The neuropeptide α-melanocyte-stimulating hormone (α-MSH) is a well-known mediator of skin pigmentation. More recently, it has been shown that α-MSH also exerts a strong anti-inflammatory and ...immunosuppressive activity. To elucidate the mechanisms underlying α-MSH-induced immunosuppression, we investigated whether α-MSH affects dendritic cell/T cell communication, as especially this interaction has an important role in the regulation of immune responses. Here, we show that α-MSH, by binding to MC-1R, induced tolerogenic dendritic cells, which were capable of expanding CD4(+)CD25(+)Foxp3(+) regulatory T cells (Tregs) in vitro, as well as in vivo. Notably, those α-MSH-induced Tregs were functional as they efficiently inhibited cutaneous contact allergy and ongoing psoriasis-like skin inflammation in mice.

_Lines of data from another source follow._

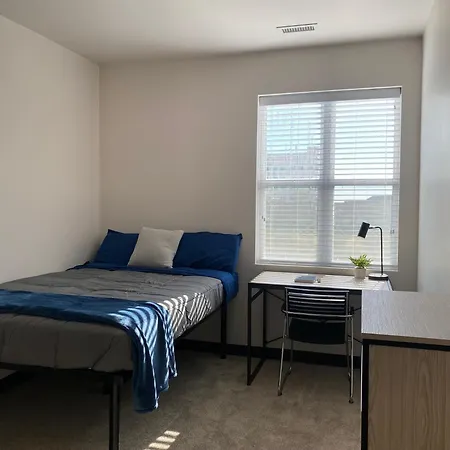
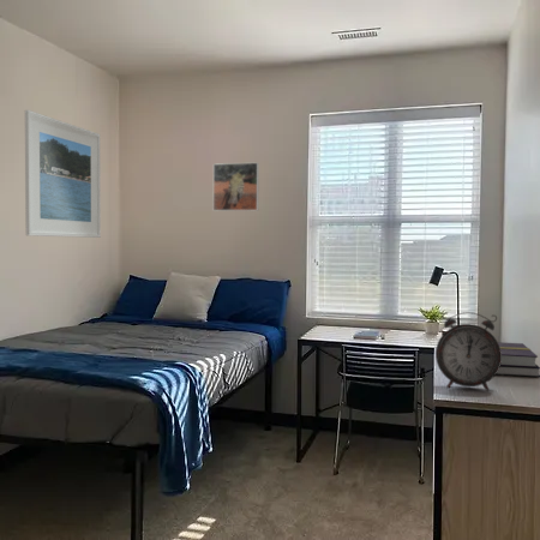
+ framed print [24,109,102,239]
+ alarm clock [434,311,502,392]
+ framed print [212,162,260,212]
+ book [496,341,540,378]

Furthermore, α-MSH induced tolerogenic dendritic cells capable of generating functional Tregs in human blood. Interestingly, human Tregs expanded via α-MSH-stimulated dendritic cells suppressed the proliferation and cytokine secretion of pathogenic T-helper-17 (Th17) cells from individuals with psoriasis. Taken together, these data indicate that α-MSH induced immunosuppressive Tregs in vitro and in vivo, which inhibited disease progression in a mouse model of psoriasis-like skin inflammation and suppressed the activation and proliferation of effector T cells from subjects with psoriasis.